El consumo y las exportaciones en caída libre
La parálisis de la actividad no solo responde a factores externos. El mercado interno, motor principal de la producción nacional, muestra signos de agotamiento. Un ejemplo alarmante es la producción de carne vacuna, que cayó un 8,2% interanual debido a una disminución del 9,8% en el consumo aparente dentro del país.
En el frente externo, el panorama no es más alentador. La exportación de vehículos nacionales sufrió un duro revés con una caída del 37,2% en automóviles y del 24,0% en utilitarios, impactada principalmente por la menor demanda desde Brasil, donde los envíos se redujeron un 25,7%. Esta dinámica genera un efecto dominó en la fabricación de autopartes, que retrocedió un 22,1% por la menor actividad de las terminales y el desplome de las ventas externas.

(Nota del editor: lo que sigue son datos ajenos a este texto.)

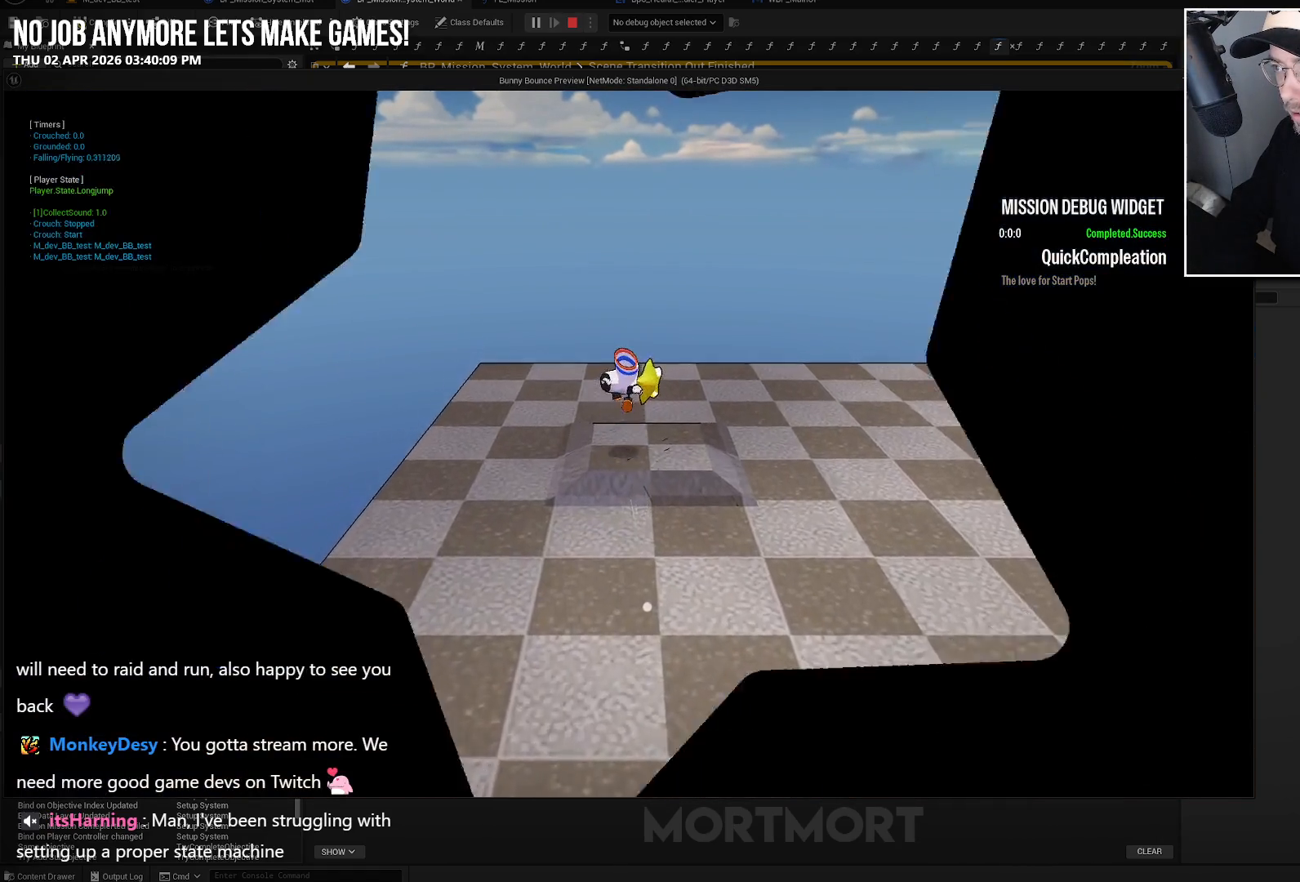
{"buttons": [], "left_stick": "center", "right_stick": "center", "events": [[300, "left_stick", "center"]]}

Sectores que resisten en la precariedad
En medio de la debacle general, solo dos sectores lograron mostrar números positivos: Refinación del petróleo (+19,7%) y Sustancias y productos químicos (+3,7%). Sin embargo, estas variaciones no alcanzan a compensar el daño estructural en el resto de la industria, que ve cómo sus ramas más intensivas en mano de obra —como los productos de caucho y plástico (-15,7%) o las industrias metálicas básicas (-12,5%)— siguen perdiendo peso en el PBI industrial.
La industria argentina no solo está produciendo menos; está perdiendo su capacidad instalada y su integración nacional. Con 14 sectores en rojo y una competencia importadora que gana terreno sobre la producción local, el informe del Indec de febrero de 2026 se convierte en una radiografía del desguace productivo que sufre el país.